(A block of data)
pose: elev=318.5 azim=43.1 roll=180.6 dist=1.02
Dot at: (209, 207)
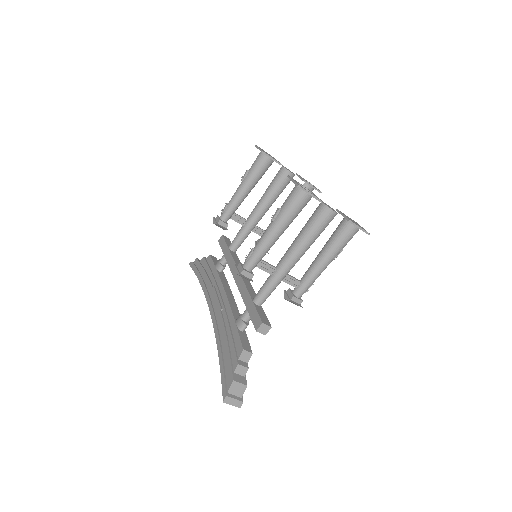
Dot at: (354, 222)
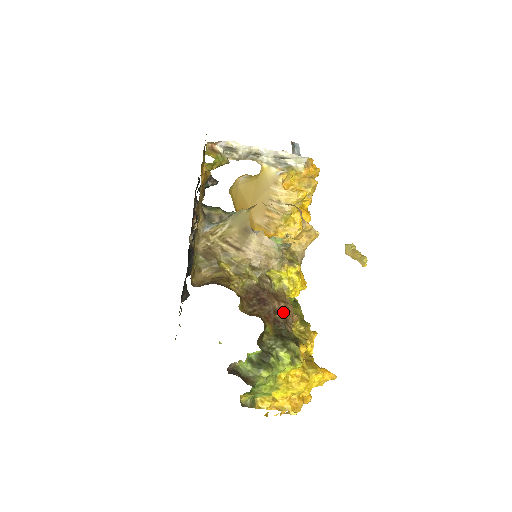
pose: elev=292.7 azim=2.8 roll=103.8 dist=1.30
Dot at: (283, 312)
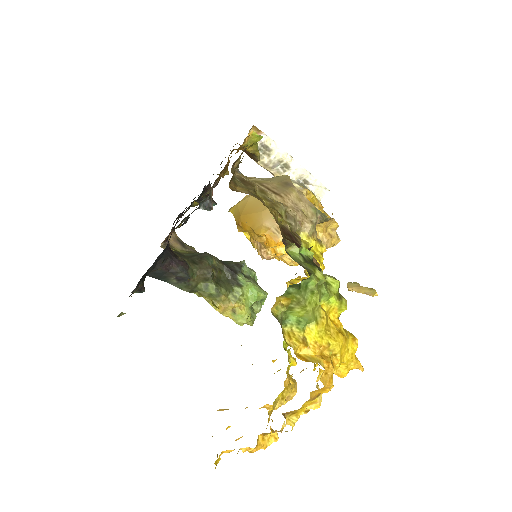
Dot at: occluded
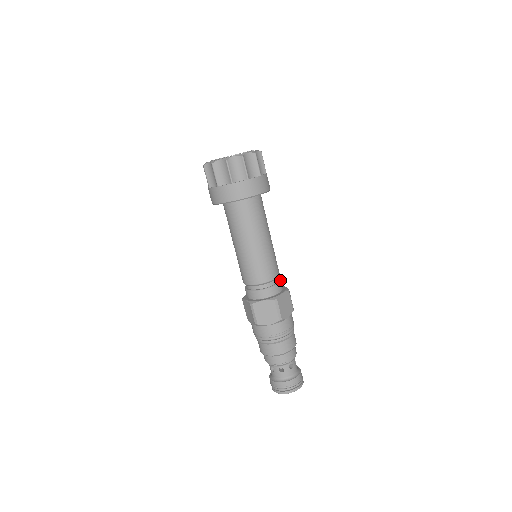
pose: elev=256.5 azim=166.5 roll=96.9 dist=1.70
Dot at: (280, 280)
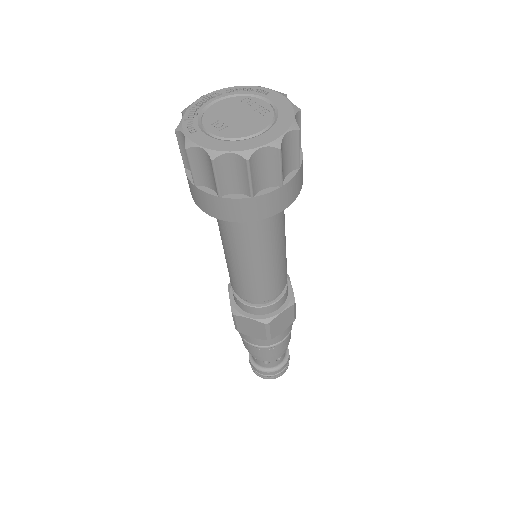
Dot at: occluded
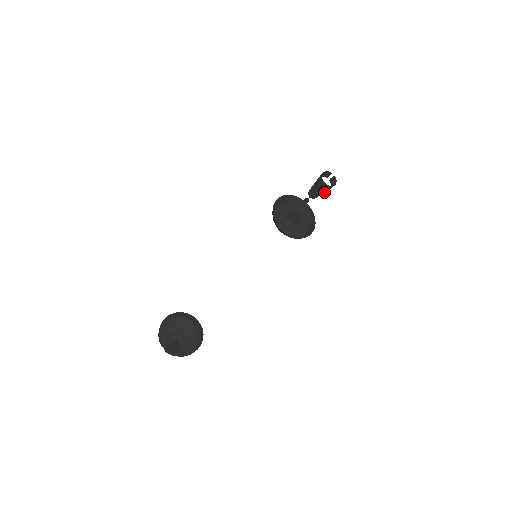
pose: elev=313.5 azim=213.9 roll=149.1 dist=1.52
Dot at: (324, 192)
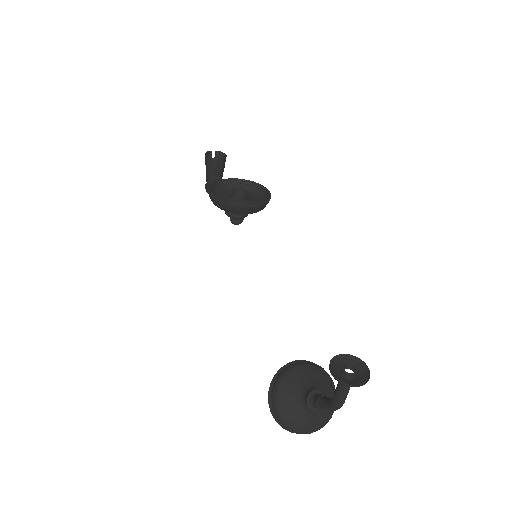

...

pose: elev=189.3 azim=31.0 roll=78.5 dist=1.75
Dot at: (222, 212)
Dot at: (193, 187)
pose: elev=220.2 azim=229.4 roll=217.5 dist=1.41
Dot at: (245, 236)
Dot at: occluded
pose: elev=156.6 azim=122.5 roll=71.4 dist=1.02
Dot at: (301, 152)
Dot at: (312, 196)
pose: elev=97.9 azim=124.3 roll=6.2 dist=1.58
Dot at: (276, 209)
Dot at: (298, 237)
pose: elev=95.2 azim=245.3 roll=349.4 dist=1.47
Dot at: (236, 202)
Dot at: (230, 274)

[DESCRIPTION OF THE TASK] Convert the lines of the material into a numbered list, starting with the line that contains "pose: elev=156.6 azim=122.5" and continuing through the line that contains "Dot at: (230, 274)", both of those lines included, and leave out any blank lines.

[OUTPUT FOR THIS TASK]
1. pose: elev=156.6 azim=122.5 roll=71.4 dist=1.02
2. Dot at: (301, 152)
3. Dot at: (312, 196)
4. pose: elev=97.9 azim=124.3 roll=6.2 dist=1.58
5. Dot at: (276, 209)
6. Dot at: (298, 237)
7. pose: elev=95.2 azim=245.3 roll=349.4 dist=1.47
8. Dot at: (236, 202)
9. Dot at: (230, 274)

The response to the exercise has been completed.